Les pourparlers de cessez-le-feu pourraient être la dernière chance de paix – Blinken – Nigéria

Le secrétaire d’État américain, Antony Blinken, a déclaré que c’était « probablement la meilleure, peut-être la dernière opportunité » de parvenir à un cessez-le-feu et à un accord de libération des otages à Gaza.

Blinken a fait ces commentaires lors d'une rencontre avec le président israélien, Isaac Herzog, lundi, lors de son neuvième voyage dans la région depuis le début de la guerre en octobre.

Les Etats-Unis ont exprimé leur optimisme quant à un accord depuis la reprise des négociations à Doha la semaine dernière, mais le Hamas affirme que les suggestions de progrès sont une « illusion », les divergences portant notamment sur la question de savoir si les troupes israéliennes seront obligées de se retirer complètement de Gaza, comme le Hamas le soutient.

Blinken devrait maintenir la pression sur le Premier ministre israélien, Benjamin Netanyahu, lors de leur rencontre plus tard lundi.

« Nous travaillons pour nous assurer qu'il n'y ait pas d'escalade, qu'il n'y ait pas de provocations, qu'il n'y ait pas d'actions qui pourraient de quelque façon que ce soit nous empêcher de conclure cet accord, ou, d'ailleurs, d'intensifier le conflit vers d'autres endroits et à une plus grande intensité.

« C’est ma neuvième visite depuis le 7 octobre en Israël, au Moyen-Orient, et c’est un moment décisif, probablement la meilleure, peut-être la dernière opportunité de ramener les otages chez eux, d’obtenir un cessez-le-feu et de mettre tout le monde sur une meilleure voie vers une paix et une sécurité durables », a déclaré Blinken lors de sa rencontre avec Herzog.

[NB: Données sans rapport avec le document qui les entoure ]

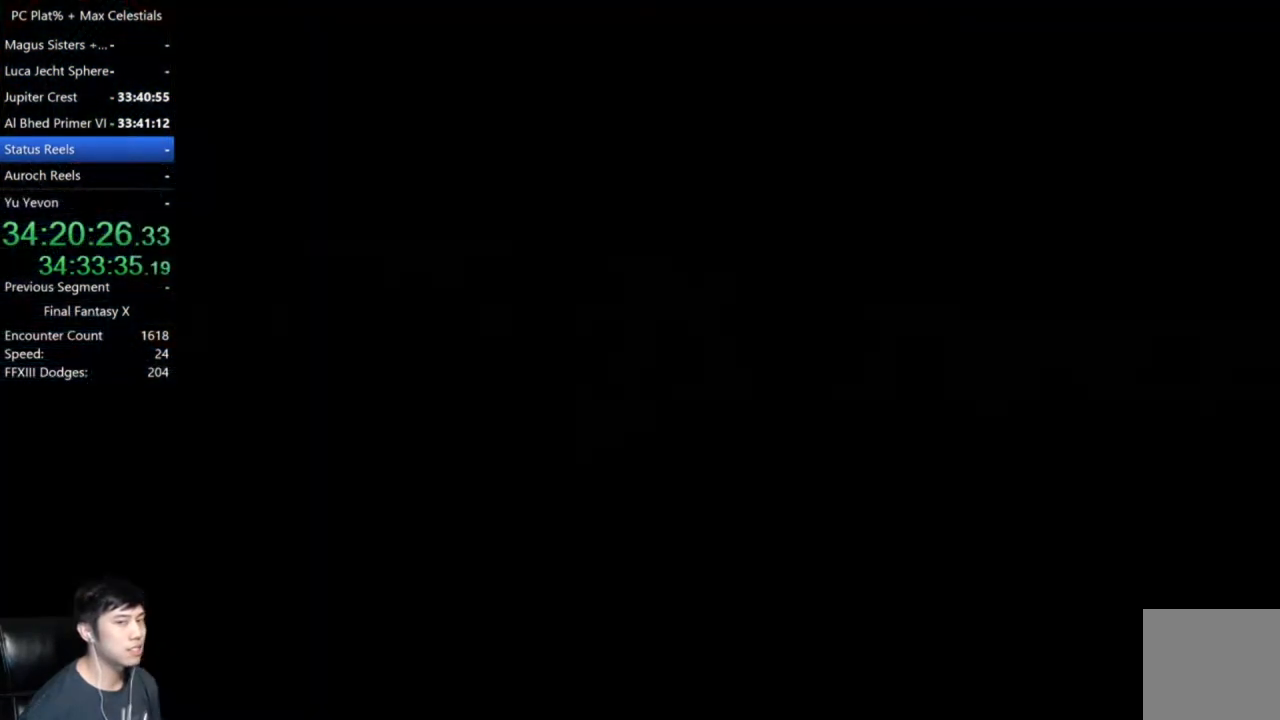
{"buttons": [], "left_stick": "center", "right_stick": "center", "events": [[34, "DPAD_DOWN", "up"]]}
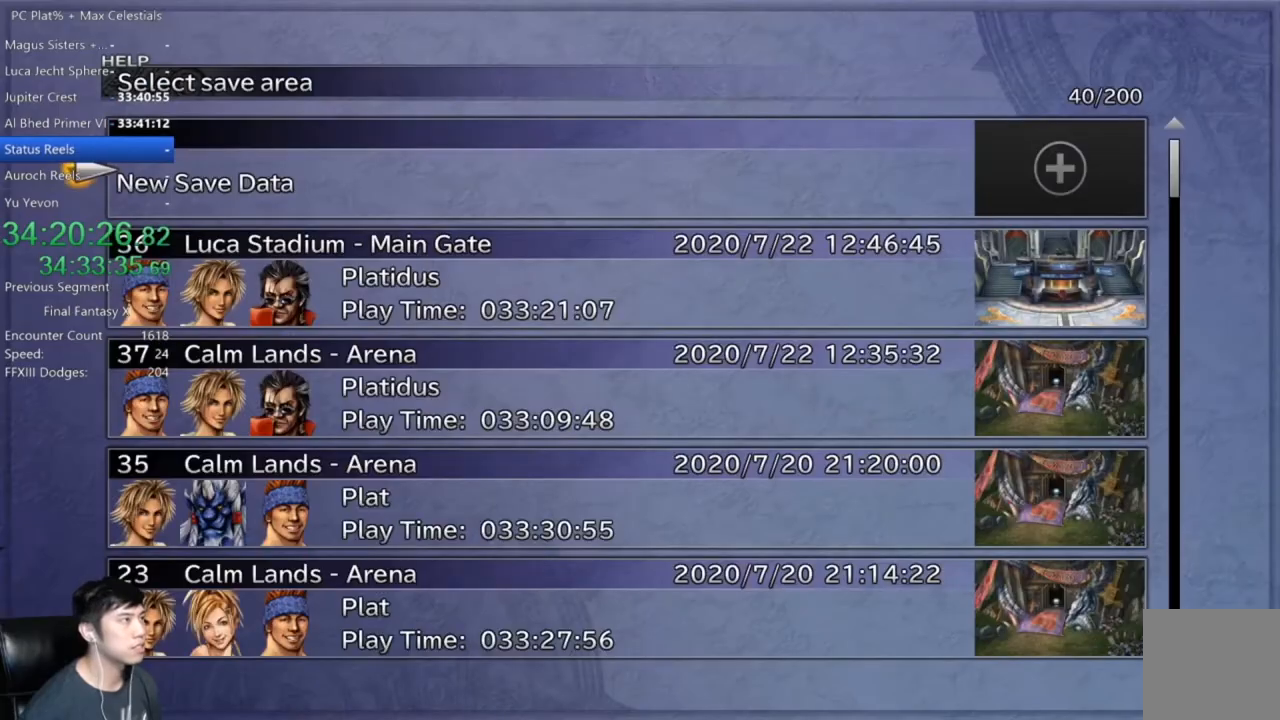
{"buttons": ["A"], "left_stick": "center", "right_stick": "center", "events": [[100, "DPAD_DOWN", "down"], [200, "A", "down"], [200, "DPAD_DOWN", "up"], [267, "A", "up"], [400, "DPAD_RIGHT", "down"], [467, "DPAD_RIGHT", "up"], [500, "A", "down"]]}
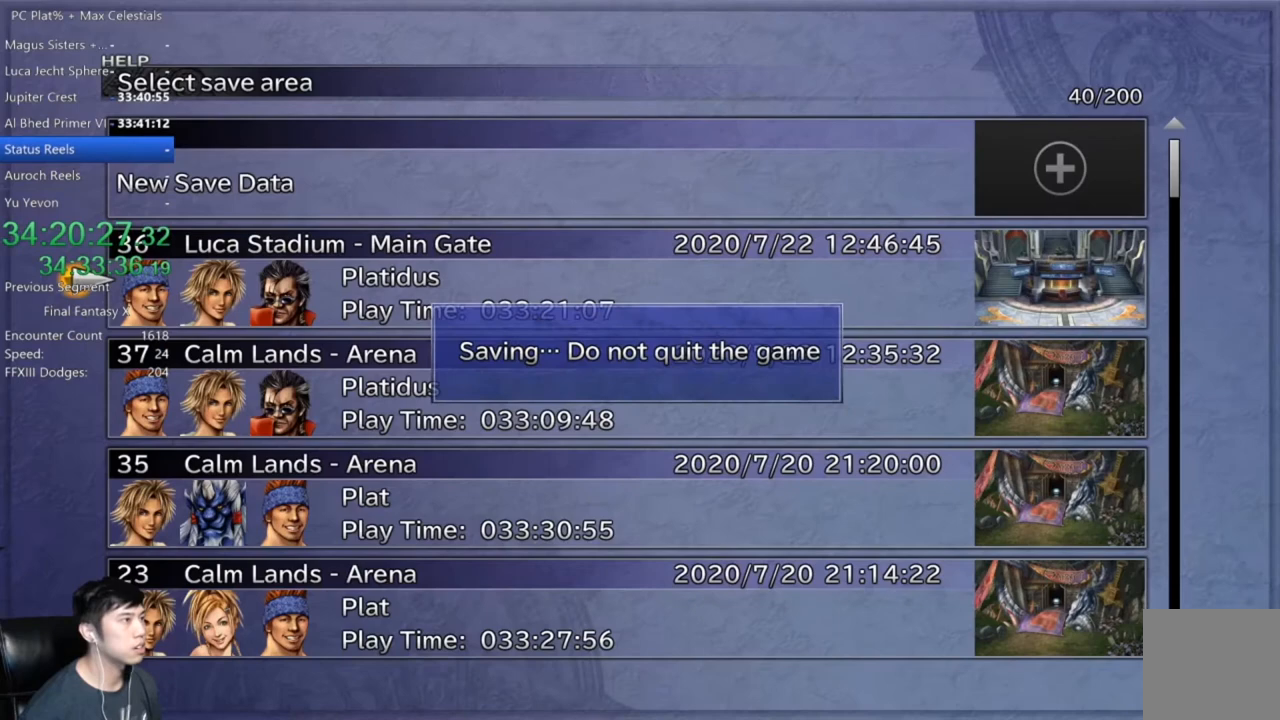
{"buttons": [], "left_stick": "center", "right_stick": "center", "events": [[67, "A", "up"]]}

Les négociations actuelles se basent sur une proposition modifiée présentée par les États-Unis, visant à combler les divergences de longue date entre Israël et le Hamas.

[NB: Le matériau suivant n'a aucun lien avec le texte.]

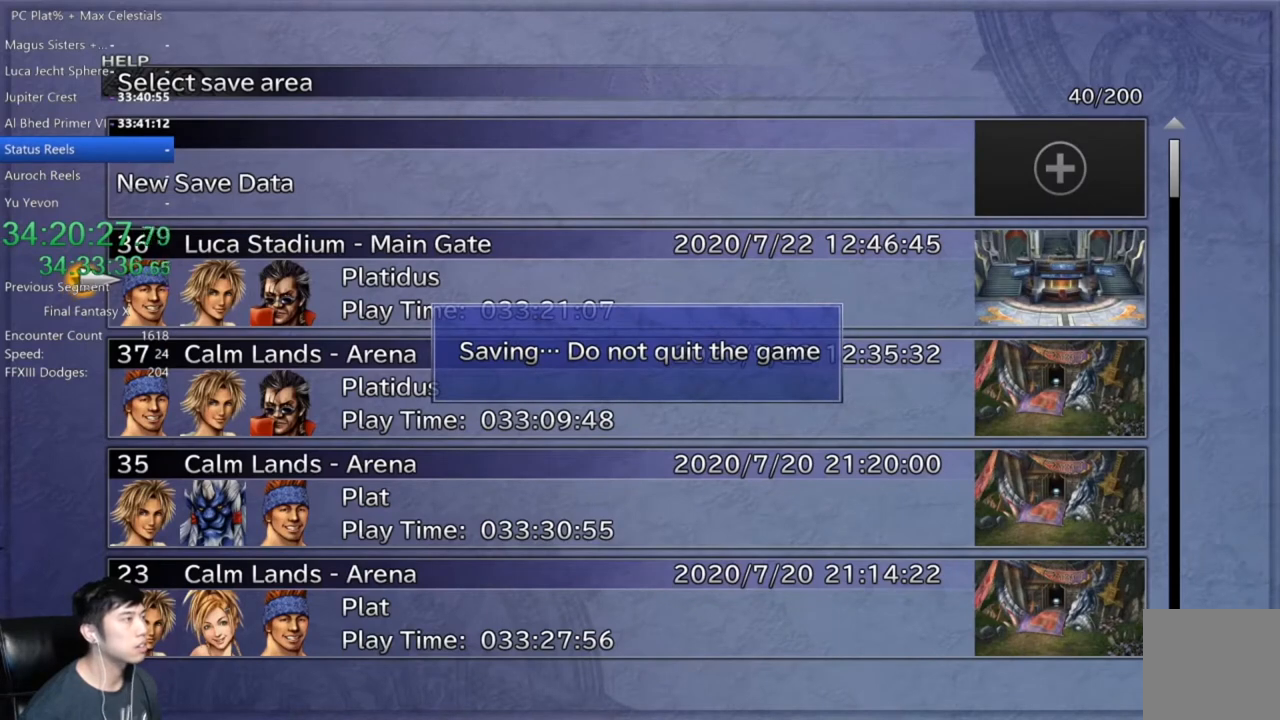
{"buttons": ["B"], "left_stick": "center", "right_stick": "center", "events": [[501, "B", "down"]]}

Les Américains espèrent pouvoir conclure l’accord dès la semaine prochaine.
Mais ce niveau d’optimisme n’est pas partagé par les dirigeants israéliens ni par le Hamas.

Dans un communiqué publié dimanche, le Hamas a accusé le Premier ministre israélien Benjamin Netanyahu de mettre des « obstacles » sur la voie d’un accord et de « fixer de nouvelles conditions et exigences » dans le but de « prolonger la guerre ».

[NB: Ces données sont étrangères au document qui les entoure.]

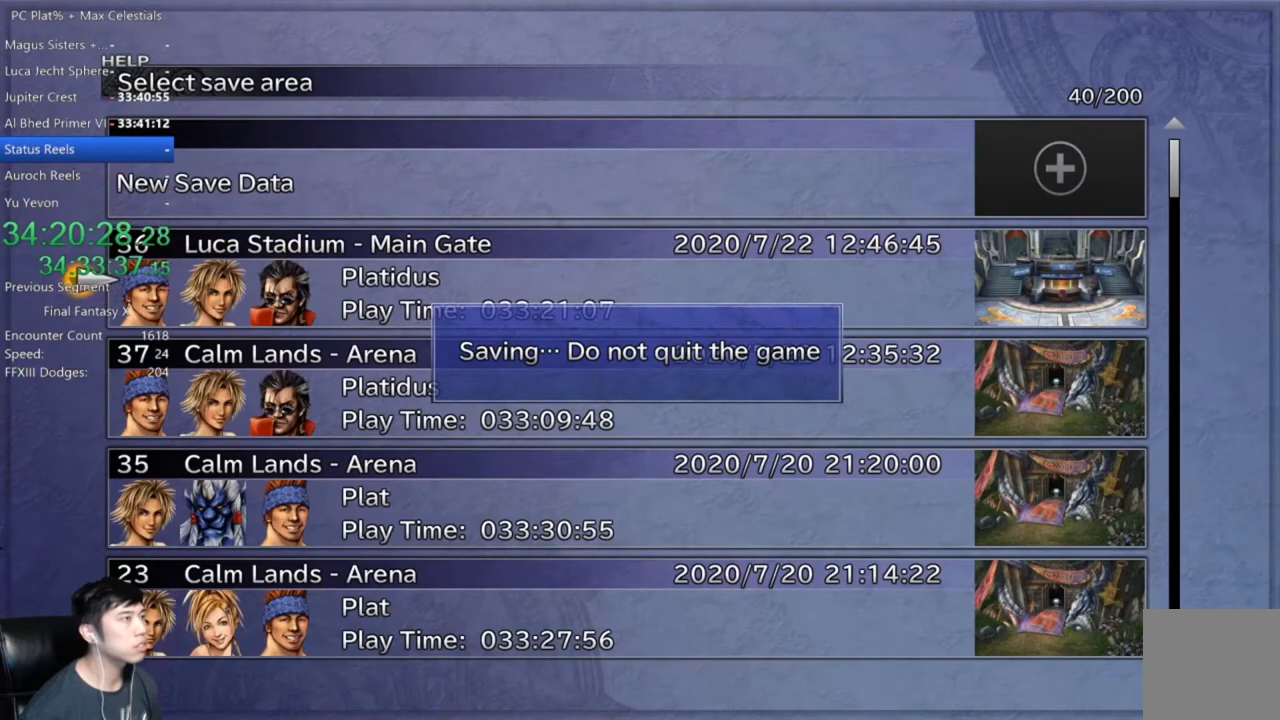
{"buttons": ["B"], "left_stick": "center", "right_stick": "center", "events": [[67, "B", "up"], [167, "B", "down"], [234, "B", "up"], [334, "B", "down"], [400, "B", "up"], [500, "B", "down"]]}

Elle a ajouté qu'elle le tenait « pleinement responsable » d'avoir contrecarré les efforts des médiateurs et d'avoir « fait obstruction à un accord ».

Plus de 40 000 personnes ont été tuées à Gaza depuis lors, selon le ministère de la Santé du territoire dirigé par le Hamas.

Un accord de cessez-le-feu conclu en novembre a vu le Hamas libérer 105 otages en échange d'un cessez-le-feu d'une semaine et de la libération de quelque 240 prisonniers palestiniens dans les prisons israéliennes.

Plus tôt cette semaine, le président américain Joe Biden a déclaré que « nous sommes plus proches que jamais » d’un accord.

Mais l’optimisme exprimé au cours de mois de négociations intermittentes s’est avéré sans fondement.

Netanyahu a déclaré dimanche lors d'une réunion du cabinet que des négociations complexes étaient en cours pour garantir le retour des otages, mais que certains principes devaient être respectés pour la sécurité d'Israël.